The study of supramolecular structures on the content of carbohydrate component includes a preliminary conservation cells in glycerol environment, removing the cell membrane and the allocation of these cellular fractions of increasing concentrations of salts. Figure 2 illustrates the dynamics of growth periodic culture, analysis figure 3 (table 3) shows the ratio of protein/hexose during the phase of active growth, the deceleration phase and a stationary phase of growth of the population of bacterial cells in periodic culture. Shows the change in the ratio of protein/hexose at the level of all of suprastructures cell populations of E. coli. Interest is the dynamics of the ratio of protein/hexose in genetic and transcription suprastructures of E. coli cells.
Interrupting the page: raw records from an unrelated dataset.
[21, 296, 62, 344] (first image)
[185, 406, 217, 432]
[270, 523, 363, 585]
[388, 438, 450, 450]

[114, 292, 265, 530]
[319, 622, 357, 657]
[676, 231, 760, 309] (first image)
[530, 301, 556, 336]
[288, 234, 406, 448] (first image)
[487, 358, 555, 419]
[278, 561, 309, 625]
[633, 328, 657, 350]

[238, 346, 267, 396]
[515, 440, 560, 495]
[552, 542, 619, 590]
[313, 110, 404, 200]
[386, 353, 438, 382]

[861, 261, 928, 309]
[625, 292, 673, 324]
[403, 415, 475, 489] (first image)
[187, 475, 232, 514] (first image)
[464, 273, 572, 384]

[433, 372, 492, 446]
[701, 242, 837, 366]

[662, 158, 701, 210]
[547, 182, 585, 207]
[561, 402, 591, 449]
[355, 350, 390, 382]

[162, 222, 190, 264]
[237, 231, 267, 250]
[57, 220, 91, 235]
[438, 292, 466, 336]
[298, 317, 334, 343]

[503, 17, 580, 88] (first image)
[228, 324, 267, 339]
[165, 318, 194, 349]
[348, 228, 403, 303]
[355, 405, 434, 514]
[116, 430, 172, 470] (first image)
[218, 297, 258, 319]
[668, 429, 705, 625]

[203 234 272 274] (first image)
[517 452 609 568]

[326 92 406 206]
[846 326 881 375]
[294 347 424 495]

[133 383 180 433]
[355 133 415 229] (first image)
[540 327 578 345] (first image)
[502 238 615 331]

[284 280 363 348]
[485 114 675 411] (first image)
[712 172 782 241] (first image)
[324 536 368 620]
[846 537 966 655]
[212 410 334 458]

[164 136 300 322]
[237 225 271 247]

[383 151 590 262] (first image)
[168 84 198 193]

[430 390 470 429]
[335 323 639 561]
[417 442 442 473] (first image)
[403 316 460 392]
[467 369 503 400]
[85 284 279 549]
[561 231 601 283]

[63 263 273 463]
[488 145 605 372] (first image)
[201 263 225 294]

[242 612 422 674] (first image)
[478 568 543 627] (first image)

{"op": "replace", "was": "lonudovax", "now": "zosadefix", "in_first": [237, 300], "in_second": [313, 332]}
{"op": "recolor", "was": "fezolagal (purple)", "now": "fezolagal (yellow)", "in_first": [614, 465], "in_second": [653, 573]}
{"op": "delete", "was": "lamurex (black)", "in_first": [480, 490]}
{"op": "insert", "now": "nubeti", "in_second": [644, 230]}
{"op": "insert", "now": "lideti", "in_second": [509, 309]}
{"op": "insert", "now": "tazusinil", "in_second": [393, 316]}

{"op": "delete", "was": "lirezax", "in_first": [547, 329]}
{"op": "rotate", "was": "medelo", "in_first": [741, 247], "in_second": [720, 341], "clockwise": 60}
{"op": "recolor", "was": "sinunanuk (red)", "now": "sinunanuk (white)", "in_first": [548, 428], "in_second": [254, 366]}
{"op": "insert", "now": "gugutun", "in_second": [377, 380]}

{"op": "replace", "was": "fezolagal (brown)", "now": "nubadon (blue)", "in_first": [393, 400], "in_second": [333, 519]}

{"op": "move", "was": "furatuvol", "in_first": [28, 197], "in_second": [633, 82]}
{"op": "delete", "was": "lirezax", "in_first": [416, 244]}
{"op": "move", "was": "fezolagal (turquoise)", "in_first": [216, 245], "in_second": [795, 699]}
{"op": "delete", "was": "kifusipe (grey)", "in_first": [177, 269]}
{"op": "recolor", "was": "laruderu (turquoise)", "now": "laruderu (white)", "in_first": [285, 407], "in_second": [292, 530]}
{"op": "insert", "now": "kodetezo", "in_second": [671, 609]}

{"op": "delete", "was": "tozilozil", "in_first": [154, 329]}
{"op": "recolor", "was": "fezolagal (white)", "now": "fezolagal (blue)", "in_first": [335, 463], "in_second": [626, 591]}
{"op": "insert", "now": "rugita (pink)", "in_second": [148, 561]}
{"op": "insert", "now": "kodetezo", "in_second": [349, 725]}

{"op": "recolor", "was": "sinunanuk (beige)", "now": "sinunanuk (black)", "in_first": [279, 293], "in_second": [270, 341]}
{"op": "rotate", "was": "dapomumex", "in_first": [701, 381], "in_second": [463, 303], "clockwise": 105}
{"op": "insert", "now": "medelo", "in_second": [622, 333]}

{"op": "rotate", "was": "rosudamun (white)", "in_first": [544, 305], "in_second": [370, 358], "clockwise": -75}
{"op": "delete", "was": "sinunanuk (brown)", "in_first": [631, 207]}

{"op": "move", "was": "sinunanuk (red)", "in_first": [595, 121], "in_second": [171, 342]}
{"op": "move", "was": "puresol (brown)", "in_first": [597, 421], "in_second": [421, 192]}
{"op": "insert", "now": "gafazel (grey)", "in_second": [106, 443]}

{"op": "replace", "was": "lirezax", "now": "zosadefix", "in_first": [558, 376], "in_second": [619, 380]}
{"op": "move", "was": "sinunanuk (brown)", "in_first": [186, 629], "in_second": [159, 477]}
The proposed method is recommended in the study of molecular-genetic mechanisms of formation of prokaryotic cell structure and role of carbohydrate components in their organization. The data obtained can be useful in the structure modeling (3D-folding) and the dynamics of biomacromolecule. Knowledge of biochemical processes at different phases of growth of a population of bacteria, allows to reveal the way of regulation mechanisms of the interaction between macro - and microorganisms, which allows controlling the bacterial communities inhabiting a human body.

Table 2

Color and optical characteristics of the control samples using different concentrations of sulfuric acid and thiourea

Sulphuric acid (% by volume)

The concentration of thiourea (g, %)

Color reaction

And 620 86 1

dark green

2 2

brown-green

2 3 maroon 2 74,2 1 blue

0,091±0,004

yellow-blue

0,032±0,004

yellow-blue

0,029±0,004

Table 3

Bioorganic composition of bacterial cells of Escherichia coli in periodic culture

Growth (day)

Faction

The total content in fractions

Protein Hexose DNA RNA FG/cell 1

Bacteriology

140 15 0,28 0 2 19 9 1,07 0,23 5 6 14 1,14 0,35 6 93 19 0,05 1,16 1

Loosely associated with cellular balance

58 5 0,83 0,16 2 17 0,8 0,03 0,32 5 11 5 0,72 0,36 6 27 1 0,5 1,16 1

Strongly associated with cell balance

13 7 1,11 0,89 2 7 2 0,85 0,36 5 20 13 0,86 0,54 6 37 3 1,92 0 1

Cellular balance with the cell membrane

150 8 0,08 0,38 2 189 12 0,44 0 5 186 9 0,2 0,6 6 267 13 0,65 0,77

The method of definition of hexoses in supramolecular structures of Escherichia coli cells, including conservation of cells in the presence buffered 80-90% of glycerin, removal of cell membranes 3% Triton X-100, followed consecutive extraction cell supramolecular structures increasing concentration of salts: 0,14 M (bacteriology); 0,35 M (loosely associated with cellular balance); 2 M NaCl (strongly associated with cellular balance), 6 M guanidine hydrochloride from 0.1% beta mercaptoethanol (cellular balance), to be held in the above-mentioned factions acid hydrolysis and definition in them of the number of hexoses using antropologo method with preliminary cleaning of the drug antrona, construction of calibration curve and the use of formulas

where C is the number of hexoses (ICG) in supramolecular structures by 1; 1,2 - the volume of the reaction mixture (ml)containing 0.2 ml of sample taken for analysis; C1 - the amount of hexoses (ICG), was found in the standard curve (figure 1) in the total volume of the reaction mixture; V - the total amount of the analyzed extract (ml); And - the number of cells taken in the analysis.